*** Alıntı ***

Önce şunu farketmek gerek, biz bir dinden çıkmadık, bize sorulmadan bir din bize dayatıldı. Neyse, yani hiç girmiyoruz, kavramsal bir şey tüm çizilen çerçeve ve bir soyutluğu hayatımızın merkezi yapıyorlar ve bildiğin beyin yıkama olayının zekayla, bilgiyle ,çevreyle beraber bizimle büyüyen bir kişisel gerçekliğe dönüşmesi sağlanıyor.Tüm ideolojilerde aşağı yukarı böyle işler, en baskın olanı ise dinsel ve ırksal binlerce yılın birikimi, devlet yapılarınada yansıyan(devletleşmelerin getirisi) resmi ideoloji bazında toplu beyin tecavüzleridirki ,tamamen sorgulanması tabu halinde, günlük yaşamla özdeşleşmiş ve normalleştirilmiş olanlardır.

*** Alıştırma malzemesi ***

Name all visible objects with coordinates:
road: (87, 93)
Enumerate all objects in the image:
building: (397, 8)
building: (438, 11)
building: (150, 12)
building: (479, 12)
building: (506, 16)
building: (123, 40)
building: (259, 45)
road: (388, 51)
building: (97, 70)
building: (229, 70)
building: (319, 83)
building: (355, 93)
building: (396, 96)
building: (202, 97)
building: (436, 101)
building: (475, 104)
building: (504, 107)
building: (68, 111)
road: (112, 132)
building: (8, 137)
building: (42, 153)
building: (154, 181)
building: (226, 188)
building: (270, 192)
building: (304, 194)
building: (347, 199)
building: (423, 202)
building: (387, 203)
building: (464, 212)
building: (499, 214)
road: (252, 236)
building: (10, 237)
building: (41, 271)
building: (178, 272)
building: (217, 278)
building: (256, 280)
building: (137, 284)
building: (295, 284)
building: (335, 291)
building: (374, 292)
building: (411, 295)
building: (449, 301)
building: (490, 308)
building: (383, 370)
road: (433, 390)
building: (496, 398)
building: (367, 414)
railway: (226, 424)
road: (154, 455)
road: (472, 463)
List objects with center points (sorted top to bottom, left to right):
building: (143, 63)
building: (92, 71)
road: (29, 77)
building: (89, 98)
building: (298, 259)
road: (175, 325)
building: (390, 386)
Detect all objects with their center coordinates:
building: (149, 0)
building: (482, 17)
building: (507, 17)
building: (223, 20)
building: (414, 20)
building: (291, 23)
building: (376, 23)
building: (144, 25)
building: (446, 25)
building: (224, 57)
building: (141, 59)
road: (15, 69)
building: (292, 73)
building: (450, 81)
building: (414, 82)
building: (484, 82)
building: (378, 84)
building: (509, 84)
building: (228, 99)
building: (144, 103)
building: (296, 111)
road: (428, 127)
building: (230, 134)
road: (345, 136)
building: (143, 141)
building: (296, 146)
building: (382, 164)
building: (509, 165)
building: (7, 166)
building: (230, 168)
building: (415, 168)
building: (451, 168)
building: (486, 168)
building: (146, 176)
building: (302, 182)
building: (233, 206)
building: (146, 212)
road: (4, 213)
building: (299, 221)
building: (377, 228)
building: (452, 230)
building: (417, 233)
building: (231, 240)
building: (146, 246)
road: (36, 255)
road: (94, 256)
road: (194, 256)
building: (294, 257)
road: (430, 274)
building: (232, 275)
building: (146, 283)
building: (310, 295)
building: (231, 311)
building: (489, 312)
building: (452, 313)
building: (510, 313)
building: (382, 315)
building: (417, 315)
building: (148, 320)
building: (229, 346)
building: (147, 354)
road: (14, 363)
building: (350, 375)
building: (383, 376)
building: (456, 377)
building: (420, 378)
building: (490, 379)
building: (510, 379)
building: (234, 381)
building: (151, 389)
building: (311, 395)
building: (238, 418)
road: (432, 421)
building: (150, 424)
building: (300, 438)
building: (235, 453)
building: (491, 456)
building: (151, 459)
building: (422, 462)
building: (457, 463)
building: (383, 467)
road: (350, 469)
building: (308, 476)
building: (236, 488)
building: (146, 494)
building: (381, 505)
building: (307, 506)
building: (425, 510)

***

Görev A:
Kayıtların ilk satırından "building: (509, 84)" ifadesini içeren satıra kadar (bu satır dahil) olan satırları, boş satırları atlayıp her satırı ayrı bir dize yaparak JSON listesi biçiminde verin.
Görev B:
Dinin ve ideolojilerin bireye dayatılmasını ele alan metni, bittiği noktadan itibaren sürdürün.

Görev çıktısı A:
[
  "Name all visible objects with coordinates:",
  "road: (87, 93)",
  "Enumerate all objects in the image:",
  "building: (397, 8)",
  "building: (438, 11)",
  "building: (150, 12)",
  "building: (479, 12)",
  "building: (506, 16)",
  "building: (123, 40)",
  "building: (259, 45)",
  "road: (388, 51)",
  "building: (97, 70)",
  "building: (229, 70)",
  "building: (319, 83)",
  "building: (355, 93)",
  "building: (396, 96)",
  "building: (202, 97)",
  "building: (436, 101)",
  "building: (475, 104)",
  "building: (504, 107)",
  "building: (68, 111)",
  "road: (112, 132)",
  "building: (8, 137)",
  "building: (42, 153)",
  "building: (154, 181)",
  "building: (226, 188)",
  "building: (270, 192)",
  "building: (304, 194)",
  "building: (347, 199)",
  "building: (423, 202)",
  "building: (387, 203)",
  "building: (464, 212)",
  "building: (499, 214)",
  "road: (252, 236)",
  "building: (10, 237)",
  "building: (41, 271)",
  "building: (178, 272)",
  "building: (217, 278)",
  "building: (256, 280)",
  "building: (137, 284)",
  "building: (295, 284)",
  "building: (335, 291)",
  "building: (374, 292)",
  "building: (411, 295)",
  "building: (449, 301)",
  "building: (490, 308)",
  "building: (383, 370)",
  "road: (433, 390)",
  "building: (496, 398)",
  "building: (367, 414)",
  "railway: (226, 424)",
  "road: (154, 455)",
  "road: (472, 463)",
  "List objects with center points (sorted top to bottom, left to right):",
  "building: (143, 63)",
  "building: (92, 71)",
  "road: (29, 77)",
  "building: (89, 98)",
  "building: (298, 259)",
  "road: (175, 325)",
  "building: (390, 386)",
  "Detect all objects with their center coordinates:",
  "building: (149, 0)",
  "building: (482, 17)",
  "building: (507, 17)",
  "building: (223, 20)",
  "building: (414, 20)",
  "building: (291, 23)",
  "building: (376, 23)",
  "building: (144, 25)",
  "building: (446, 25)",
  "building: (224, 57)",
  "building: (141, 59)",
  "road: (15, 69)",
  "building: (292, 73)",
  "building: (450, 81)",
  "building: (414, 82)",
  "building: (484, 82)",
  "building: (378, 84)",
  "building: (509, 84)"
]

Görev çıktısı B:
Bir şeylerin yanlış gittiğini farketmek veya rahatsız olmak belki çok düz mantık bulacaksınız ama belli bir zekaya sahip her bireyde olduğunu düşünüyorum. Bu sorgulama süreci bir anda ahanda bu yanlış, bıraktım diyerek maalesef olmuyor. Ömrümüzce (kaç yaşındaysak) bize dayatılmış onca yalan üstüne kurduğumuz bir hayat ve onda vazgeçmek, doğru diye öğretilmiş, dayatılmış onca yanlışı sorgulayıp tek tek yanlışlamak ve hatta yanlışlandığını görmek sanıldığı kadar basit değil, çünkü yanlışladığımız tüm doğrular aslında bizi ve hayatımızı vareden, bizimle özdeşleşmiş ,kişiliğimize sinmiş bizim kendi parçalarımız.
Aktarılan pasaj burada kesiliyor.